━━ Text passage
There is no president. Instead, there is a Right. It was the American senator Henry Clay who in 1850, you will recall, said: "Sir, I would rather be right than be President."

Tomorrow night at the Addicts' annual dinner, the current Right, Richard Dennis, a Kensington antique dealer, will offer the toasts inscribed on a specially commissioned ceramic punchbowl, inspired by those of 18th- century dining clubs: "The bottlescrew, whose worth, whose use, all men confess that love the juice" (anon English poem, 1732) and In spira spero (anon, 1974).

By tradition, no Addict is allowed to leave the table until the bowl is empty. Six litres may not sound a lot: the catch is that the Master of the Punch is allowed to fill the bowl with his own recipe as many times as he likes.
━━━━
━━ Data for analysis
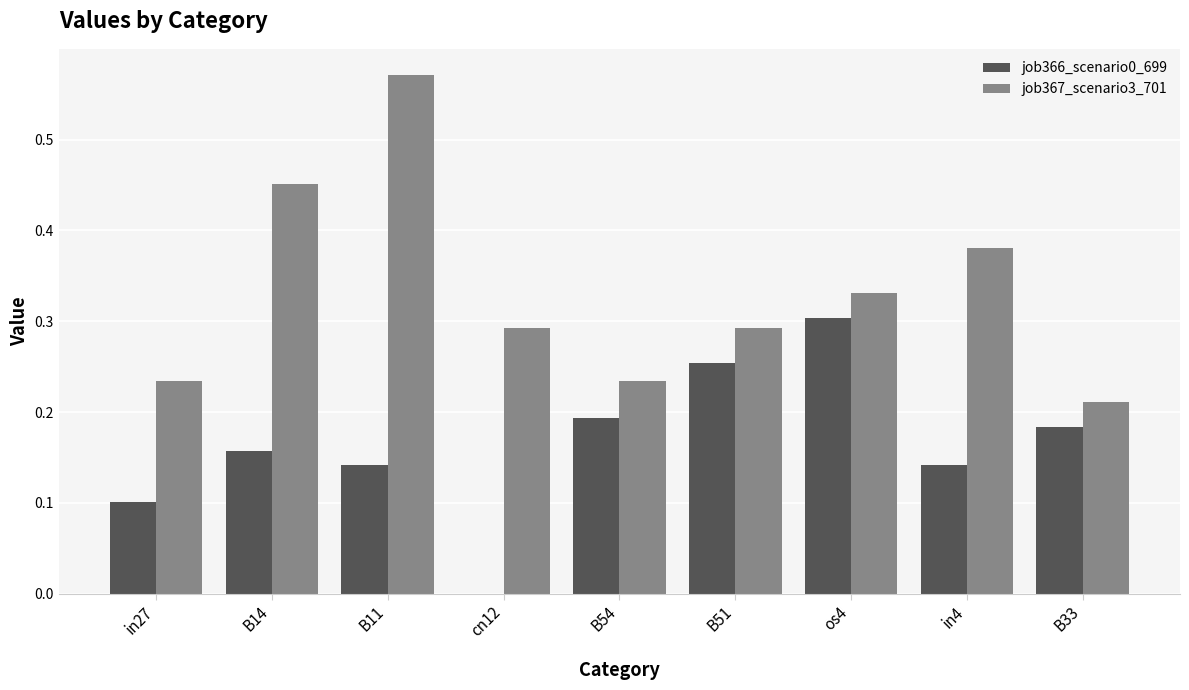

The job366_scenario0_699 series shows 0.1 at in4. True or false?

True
━━━━
━━ Data for analysis
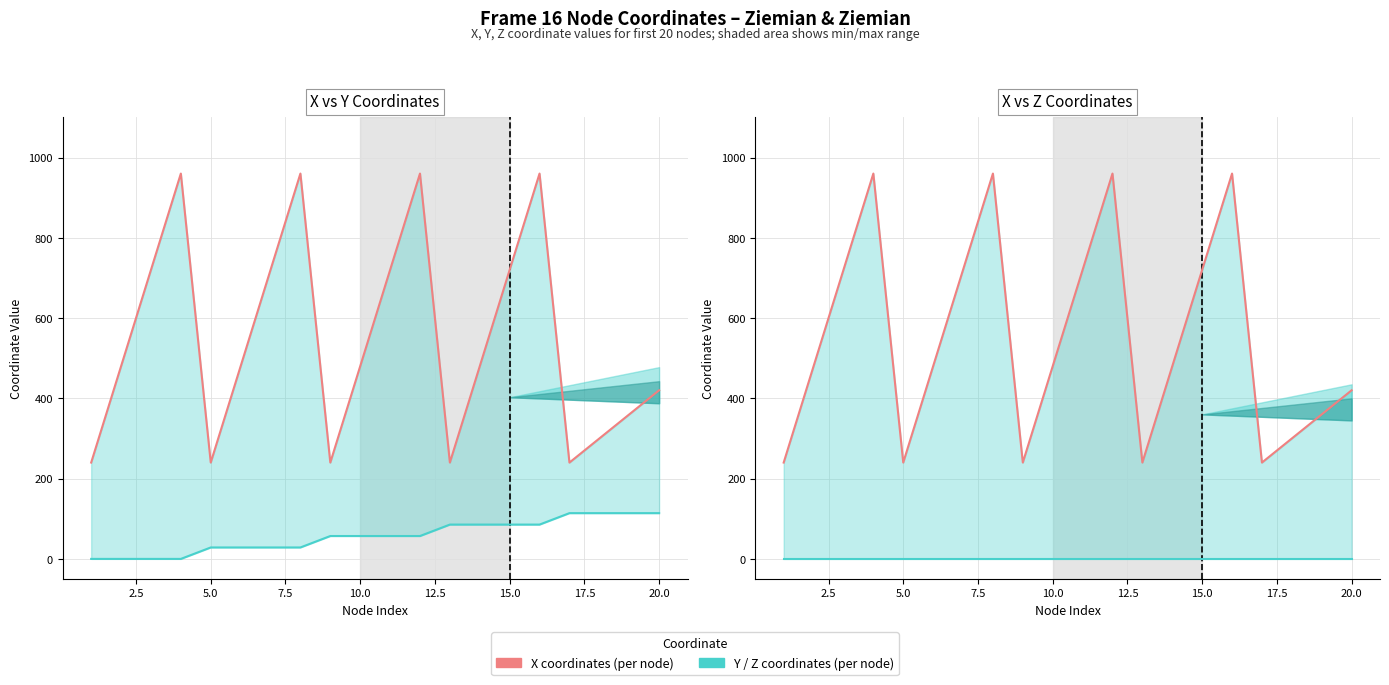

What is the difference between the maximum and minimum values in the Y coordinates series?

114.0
━━━━
Task prompt
Go on with the passage about the Addicts' annual dinner, picking up right after its last sentence. The material plays no part in what follows.

Written answer
For the over-indulged, the Addicts' chaplain will be at hand. Brother Timothy Diener, a founder member, is a retired cellar-master of the Christian Brothers of Napa Valley, California. His florid pre-dinner graces giving thanks for God's gift of the grape and yeast are designed to test the patience of the most recalcitrant taste-buds. His pastoral obligations are made more poignant by the fact that he is the donor of the wine for the Christie's and Sotheby's receptions.

The finale is a dinner at the Right's house in Shepton Beauchamp, Somerset, and a return coach trip via Stonehenge. The last time this was attempted, according to ICCA records, few Addicts clapped eyes on the stones, being by that time "in a soporific trance".

The entire junket, including forays to antique markets and an AGM at the Reform Club, costs a mere pounds 120, not counting hotel accommodation. No wonder supplicants are keenly vetted.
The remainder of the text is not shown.